As explained in Part I and Part II of this series, U.S.-based commercial litigators should be aware that other countries’ privacy laws may affect their cases in unexpected ways. Perhaps the most likely stage for these issues to surface is during discovery, where materials of interest are located in another country, and that country’s privacy laws effectively prohibit counsel from removing those materials from the jurisdiction. This post provides an overview of some of the issues at the intersection of U.S. discovery practice and international privacy law.

Scope of Discovery

U.S.-based commercial litigators may have different expectations as to what materials are discoverable and how pretrial discovery should proceed than do their counterparts in other countries, which can lead to frustration or even conflicts with local and/or opposing counsel. In short, the scope of U.S. discovery tends to be much broader than that contemplated by other countries’ laws and practices. Consider the breadth of Federal Rule of Civil Procedure 26(b) in the United States, which provides that discovery may encompass “any nonprivileged matter that is relevant to any party’s claim or defense and proportional to the needs of the case,” and that materials “need not be admissible in evidence to be discoverable.” Parties in U.S. litigation generally engage in robust pretrial discovery and invoke Rule 26(b) as justification for making wide-ranging demands for documents or other potentially relevant materials. By contrast, in many civil law jurisdictions (including many European countries), pretrial discovery is much more limited and the onus is on the judges, rather than the attorneys, to investigate the facts and allegations at issue. As a starting point, then, it is important to keep in mind how the American approach to discovery may differ from that taken in other countries and to be prepared to address and accommodate foreign practices if necessary.

Privacy Laws and Blocking Statutes

Beyond basic differences in discovery practices, there are two types of laws that may prevent certain materials from leaving foreign jurisdictions. The first are privacy laws which, as this series has covered previously, can operate to prevent data containing individuals’ personal information from being transferred to a country that has privacy laws that are less than adequate in the eyes of the originating jurisdiction. The second are blocking statutes, such as French Law 68-678, which some countries have enacted specifically to thwart efforts at cross-border discovery.
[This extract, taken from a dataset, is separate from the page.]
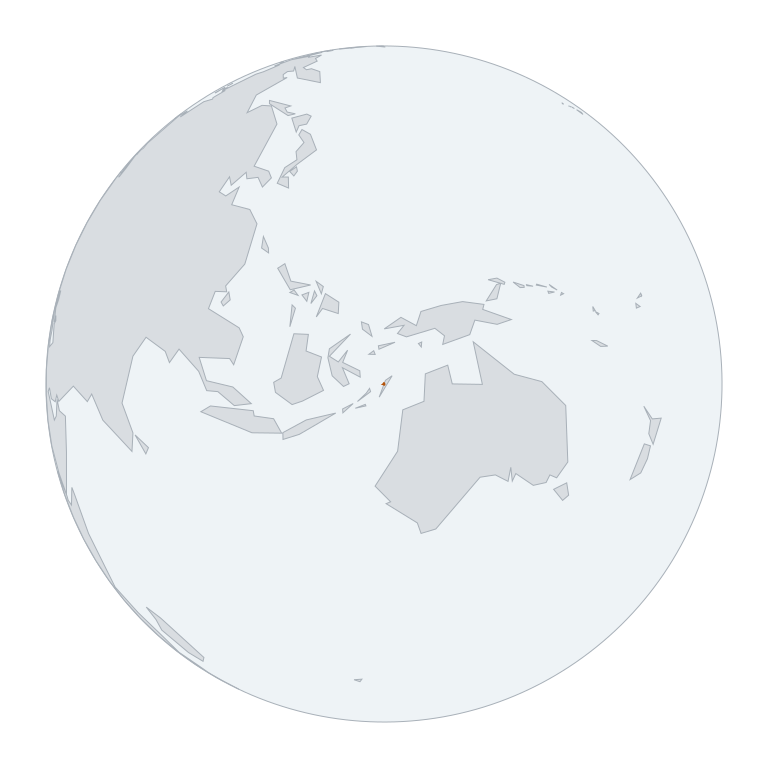 Ermera highlighted on a globe, orthographic projection, rotated 327°
{"feature_id": "TLS-549", "entity_name": "Ermera", "entity_type": "District", "adm_level": 1, "iso_a3": "TLS", "parent_name": "East Timor", "parent_adm1": "", "projection": "orthographic", "projection_center": [125.395, -8.82], "detail": "fine", "context": "on_globe", "style": "filled", "palette": "amber", "viewbox_px": 768, "rotation_deg": 327, "n_neighbors": 0, "source": "natural_earth", "source_scale": "10m", "svg_char_len": 7033}
<svg xmlns="http://www.w3.org/2000/svg" viewBox="0 0 768 768"><g transform="rotate(327 384 384)"><circle cx="384" cy="384" r="338" fill="#eef3f6" stroke="#a8b0b8"/><path d="M648.7,447.6L648.4,450.1L648.0,450.4L648.7,447.6ZM566.4,99.5L567.5,100.3L568.6,102.1L561.5,96.4L566.4,99.5ZM553.1,91.4L551.7,90.7L544.8,86.9L539.6,84.3L531.6,80.2L528.9,78.7L553.1,91.4ZM521.2,75.2L520.7,75.0L511.7,71.2L513.3,71.8L521.2,75.2ZM697.7,266.3L694.9,258.8L697.5,263.8L697.7,266.3ZM692.5,254.2L693.7,256.7L692.6,254.6L692.5,254.2ZM691.4,252.6L692.2,253.8L691.5,253.2L691.4,252.6ZM690.1,251.3L690.7,251.7L690.7,251.9L690.1,251.3ZM687.1,247.2L686.2,246.0L686.5,245.5L687.1,247.2ZM540.3,84.7L542.3,85.9L538.7,84.2L540.3,84.7ZM523.2,76.6L516.9,74.0L522.6,76.2L523.2,76.6ZM512.7,72.2L497.3,66.9L500.5,68.7L482.9,61.6L501.8,67.8L508.4,70.0L508.1,70.2L512.7,72.2ZM475.6,59.0L471.3,57.8L475.0,58.7L475.6,59.0ZM269.8,66.0L270.2,65.8L274.6,64.3L278.6,62.9L278.4,63.6L281.6,62.6L282.9,61.8L290.1,59.5L302.8,56.0L302.0,56.4L297.3,57.7L286.4,61.7L274.0,66.0L275.0,65.9L285.5,62.4L298.9,57.3L306.8,55.3L301.6,57.0L304.1,56.2L307.7,55.3L310.6,55.2L316.9,53.2L358.1,47.4L367.9,47.8L358.6,49.1L386.6,49.1L395.4,51.7L396.6,50.7L410.8,51.4L408.3,50.5L409.9,50.2L445.3,54.4L453.0,56.5L469.6,59.4L470.2,59.2L465.4,57.6L482.9,61.6L500.5,68.7L498.2,68.7L510.8,74.1L503.8,73.7L503.8,76.8L488.8,74.7L490.1,78.2L494.9,80.1L500.3,87.0L494.8,96.6L478.0,80.2L482.2,69.1L478.7,72.3L473.2,69.4L468.0,69.6L466.1,72.7L469.7,74.2L434.3,72.1L417.0,81.9L433.5,83.9L441.0,89.5L435.8,107.7L393.7,130.6L403.2,142.7L401.8,149.8L389.3,152.6L390.9,142.1L380.8,137.2L383.7,131.4L364.1,134.1L367.3,126.1L350.5,133.1L353.7,140.1L369.8,139.9L353.9,150.7L366.5,164.6L364.7,180.5L332.6,207.6L304.6,215.5L302.3,221.0L292.9,214.4L277.8,225.2L293.1,258.0L291.7,267.7L268.4,286.0L268.4,278.6L243.5,261.0L236.9,284.5L255.6,304.2L262.0,328.2L246.7,320.6L240.5,299.9L231.7,293.0L235.5,272.4L231.1,243.1L215.7,249.2L218.3,237.5L209.9,215.2L188.6,223.9L153.9,257.3L146.8,288.3L135.9,303.3L128.5,261.2L133.4,233.2L125.6,237.2L122.3,216.6L101.8,221.5L103.5,215.1L98.6,219.8L97.0,215.2L101.4,204.9L98.3,207.4L87.9,234.7L91.7,232.4L101.4,218.9L97.2,229.6L99.3,237.4L80.5,268.3L57.5,303.8L63.0,281.4L71.7,255.0L82.3,231.7L94.8,209.3L108.8,187.9L124.5,167.6L141.6,148.5L160.2,130.9L180.0,114.6L201.0,99.9L223.0,86.9L246.0,75.5L269.8,66.0ZM62.7,279.3L57.1,305.4L55.8,309.6L56.0,315.3L65.9,300.7L64.2,308.6L54.8,348.4L47.9,407.8L53.3,441.9L60.4,472.5L66.0,497.5L75.6,520.4L79.9,531.2L86.9,544.6L96.0,560.8L96.1,561.0L84.1,539.8L73.7,517.8L64.8,495.0L57.7,471.7L52.2,448.0L48.4,423.9L46.4,399.5L46.2,375.2L47.7,350.8L51.0,326.7L56.0,302.8L62.7,279.3ZM123.9,170.5L128.8,169.0L140.3,153.7L143.2,152.2L146.1,147.9L141.2,152.6L150.3,141.3L157.3,135.8L163.8,129.6L162.4,130.0L148.1,142.3L134.9,158.0L127.9,165.3L123.9,170.5ZM197.8,615.7L204.7,619.5L201.7,620.6L197.8,615.7ZM69.2,458.7L84.0,515.3L81.2,518.0L73.8,502.8L63.6,469.4L64.5,457.4L63.1,441.6L69.2,458.7ZM346.7,388.7L357.2,390.9L356.9,392.5L346.7,388.7ZM335.7,382.4L347.5,383.6L333.8,385.8L335.7,382.4ZM352.2,384.2L364.2,382.0L369.5,379.8L368.6,383.1L352.2,384.2ZM327.7,382.1L285.5,380.1L269.1,375.5L272.7,369.7L299.2,371.8L327.7,382.1ZM271.4,369.5L246.7,353.0L215.3,307.5L226.5,307.9L259.8,335.2L257.7,340.1L272.5,353.0L271.4,369.5ZM332.1,341.5L329.8,356.4L306.3,353.9L295.7,351.2L288.4,331.9L292.4,322.5L301.0,323.0L335.8,292.8L347.6,301.2L336.6,313.9L346.3,327.3L332.1,341.5ZM147.5,291.1L151.8,309.1L146.2,312.9L147.5,291.1ZM351.0,272.2L336.2,284.7L350.0,267.6L351.0,272.2ZM359.8,256.2L360.2,262.9L354.9,256.0L359.8,256.2ZM300.8,229.7L291.7,231.0L292.0,226.5L304.0,222.3L300.8,229.7ZM363.2,194.6L361.1,207.0L358.6,211.2L355.4,203.3L363.2,194.6ZM353.0,47.7L359.3,47.0L361.4,47.0L360.2,47.2L353.0,47.7ZM358.5,47.0L353.4,47.5L352.7,47.5L358.5,47.0ZM569.7,576.0L573.8,581.0L564.2,590.2L550.9,598.4L538.3,598.2L569.7,576.0ZM470.4,578.9L468.9,564.7L483.4,566.4L478.3,577.8L470.4,578.9ZM579.0,569.9L587.6,559.9L589.8,544.1L590.0,559.4L597.9,563.6L576.9,581.1L579.0,569.9ZM413.8,514.5L348.5,533.8L333.7,529.5L336.3,518.7L320.6,485.5L325.4,486.4L320.9,464.8L358.8,447.8L385.7,415.9L408.1,420.3L424.2,398.0L447.7,402.9L441.3,421.1L466.3,437.9L481.8,397.2L498.5,446.7L517.7,468.0L524.7,501.0L495.7,549.5L477.7,556.7L473.6,550.6L466.3,554.9L454.0,550.3L445.8,530.9L438.7,535.3L445.0,522.9L435.0,533.2L427.9,520.9L413.8,514.5ZM582.1,460.8L585.9,463.3L592.3,474.1L586.2,470.5L582.1,460.8ZM639.1,453.5L641.0,458.5L637.0,457.8L639.1,453.5ZM648.0,450.4L643.3,449.9L648.7,447.6L648.0,450.4ZM600.7,438.3L602.7,442.0L601.2,442.6L600.7,438.3ZM599.2,436.8L601.3,432.7L601.1,437.5L599.2,436.8ZM580.5,405.7L582.7,403.9L583.8,406.1L580.5,405.7ZM372.8,392.4L387.2,381.7L395.3,381.5L372.8,392.4ZM577.1,399.7L571.5,397.7L572.0,395.4L577.1,399.7ZM577.4,394.0L576.7,390.4L580.4,399.5L577.4,394.0ZM566.4,383.4L573.4,391.4L565.6,384.0L566.4,383.4ZM562.3,383.2L557.3,379.3L557.6,378.3L562.3,383.2ZM507.4,375.2L525.9,399.3L511.4,395.6L495.0,379.9L482.8,389.3L454.8,382.8L461.0,376.5L457.0,365.0L428.5,356.7L422.8,349.0L432.8,345.7L414.2,337.9L434.5,337.3L442.9,352.7L454.5,343.3L474.8,349.3L494.8,357.7L511.2,371.7L507.4,375.2ZM434.9,368.8L438.5,369.3L435.4,373.3L434.9,368.8ZM547.8,368.8L555.0,377.7L554.2,379.3L550.7,377.3L547.8,368.8ZM515.0,370.0L532.5,361.9L536.7,363.1L525.1,374.0L515.0,370.0ZM528.1,353.2L536.4,356.7L540.8,364.5L539.1,365.9L528.1,353.2ZM393.5,350.5L392.7,354.4L387.5,350.8L393.5,350.5ZM400.1,348.9L416.0,355.0L398.7,352.1L400.1,348.9ZM353.3,331.0L357.7,340.6L371.9,335.8L361.1,343.4L370.9,359.7L367.8,365.3L358.0,347.7L354.9,364.8L348.7,364.0L345.0,348.9L351.2,331.5L357.4,324.7L383.1,323.9L353.3,331.0ZM399.9,337.5L395.8,326.3L398.9,319.6L403.4,325.7L399.9,337.5ZM384.0,300.0L373.6,287.2L363.7,290.9L384.1,276.3L390.7,290.8L384.0,300.0ZM375.8,273.4L366.5,276.7L376.4,268.1L375.8,273.4ZM364.3,272.6L363.7,264.6L370.9,266.2L364.3,272.6ZM380.6,274.2L383.0,260.9L386.2,269.2L380.6,274.2ZM361.9,247.0L376.4,261.0L356.7,253.9L357.9,229.0L366.4,229.1L361.9,247.0ZM421.7,160.4L420.7,154.4L428.9,154.2L427.3,158.3L421.7,160.4ZM454.9,150.9L430.8,152.4L411.3,155.0L416.5,158.3L410.7,167.7L403.8,157.5L418.6,148.5L433.1,148.5L436.8,141.2L448.4,137.9L448.2,128.7L453.8,125.9L458.3,134.5L454.9,150.9ZM447.6,124.9L451.5,110.8L466.3,115.6L468.8,119.7L460.7,123.9L453.4,121.1L447.6,124.9ZM456.8,109.1L449.7,106.6L440.6,86.5L442.4,83.8L457.2,100.0L451.3,98.6L450.9,103.2L456.8,109.1ZM471.8,58.1L471.3,57.8L474.4,58.7L471.8,58.1ZM408.2,49.7L410.9,49.4L414.5,50.1L408.2,49.7ZM420.6,49.4L414.6,48.8L421.2,49.3L420.6,49.4ZM401.2,47.8L412.4,48.5L401.3,48.1L401.2,47.8Z" fill="#d9dde1" stroke="#a8b0b8" stroke-width="1"/><path d="M384.4,383.0L384.6,383.0L384.6,383.3L384.3,383.4L384.3,383.5L384.2,383.8L384.3,383.9L384.5,384.0L384.6,384.3L384.4,384.5L384.3,384.8L384.1,385.0L383.6,385.0L383.5,384.9L383.5,384.7L383.3,384.2L383.2,383.9L382.8,383.7L382.7,383.6L383.0,383.6L383.3,383.4L383.7,383.3L384.0,383.3L384.1,383.2L384.4,383.0Z" fill="#f59e0b" stroke="#b45309" stroke-width="1.5"/></g></svg>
Although blocking statutes are an important consideration in international discovery, this post focuses primarily on the effect of privacy laws on discovery.

European Privacy Law vs. American Court Orders

European law tends to be the most problematic for many U.S.-based litigators both because of the volume of business (and, accordingly, litigation) conducted among American and European parties, as well as the strict nature of EU privacy laws. One of the more common conflicts in the cross-border discovery context is the conflict between, on the one hand, a subpoena or discovery order issued by a US court requiring production of materials located within an EU member state and, on the other hand, a local privacy law prohibiting the personal information contained in those materials from leaving the member state.

In general – and perhaps unsurprisingly – U.S. courts have ordered discovery at the expense of European privacy concerns. For example, in BrightEdge Techs., Inc. v. Searchmetrics, GmbH, the court weighed a number of factors set out in the Supreme Court’s decision in Societe Nationale Industrielle Aerospatiale v. US District Court, a cross-border discovery case predating the current EU data privacy regime, in analyzing whether production of certain German documents was warranted. The court considered, among other factors, the importance of the documents at issue and the ability to obtain the documents via other means, and ultimately ordered production of documents, in part finding defendant had not met its burden of showing that European and German privacy laws actually prohibited the transfer of the personal data to the U.S., because an exception under German law possibly applied allowing the transfer in that situation.

Meanwhile, the EU tends to prioritize its privacy concerns over American discovery demands, as the Article 29 Working Document 1/2009 on pre-trial discovery for cross border civil litigation warns data controllers subject to EU jurisdiction that “[a]n obligation imposed by a foreign legal statute or regulation may not qualify as a legal obligation” through which the controller could legitimize its processing of the data (i.e. storing it or otherwise manipulating it for purposes of U.S. discovery) as required by EU law, although it does recognize that controllers may otherwise be able to justify their compliance with a U.S. discovery order in some circumstances.

Parties who wish to invoke EU privacy laws in order to prevent the transfer of discovery materials from Europe to the U.S. aren’t without recourse, however, as some parties have successfully argued in the U.S. that EU privacy laws prohibit the export of the information at issue. For example, in Salerno v. Lecia, Inc., the court denied plaintiff’s motion to compel defendant to produce documents containing European employees’ personal information because such disclosure potentially violated the EU Data Directive and Germany’s Act on Data Protection.

Unfortunately, there are no definitive answers for parties involved in U.S. litigation who essentially are caught between a rock and a hard place when they have to decide whether they should violate a discovery order issued by a U.S. court so they may comply with European privacy law, or violate EU privacy laws in order to comply with a U.S. discovery order. These issues are complicated and need to be dealt with on a case-by-case basis. For parties that find themselves grappling with these issues, a close look at the foreign jurisdiction’s privacy laws with the help of experienced privacy counsel, as well as a call to local counsel in that country, may be in order.